====== SUPPLIED RECORDS
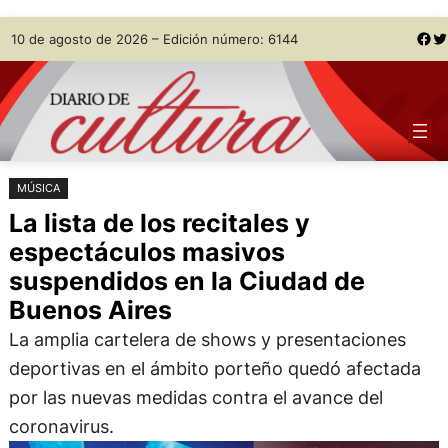
Saltar
Skip
Facebook
Twitter
10 de agosto de 2026 – Edición número: 6144
al
to
contenido
content
MÚSICA
La lista de los recitales y
espectáculos masivos
suspendidos en la Ciudad de
Buenos Aires
La amplia cartelera de shows y presentaciones
deportivas en el ámbito porteño quedó afectada
por las nuevas medidas contra el avance del
coronavirus.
============
* WORK REQUIRED
From the first line to the last, restate the entries exactly, without pictures.

* WRITTEN SOLUTION
Saltar
Skip
Facebook
Twitter
10 de agosto de 2026 – Edición número: 6144
al
to
contenido
content
MÚSICA
La lista de los recitales y
espectáculos masivos
suspendidos en la Ciudad de
Buenos Aires
La amplia cartelera de shows y presentaciones
deportivas en el ámbito porteño quedó afectada
por las nuevas medidas contra el avance del
coronavirus.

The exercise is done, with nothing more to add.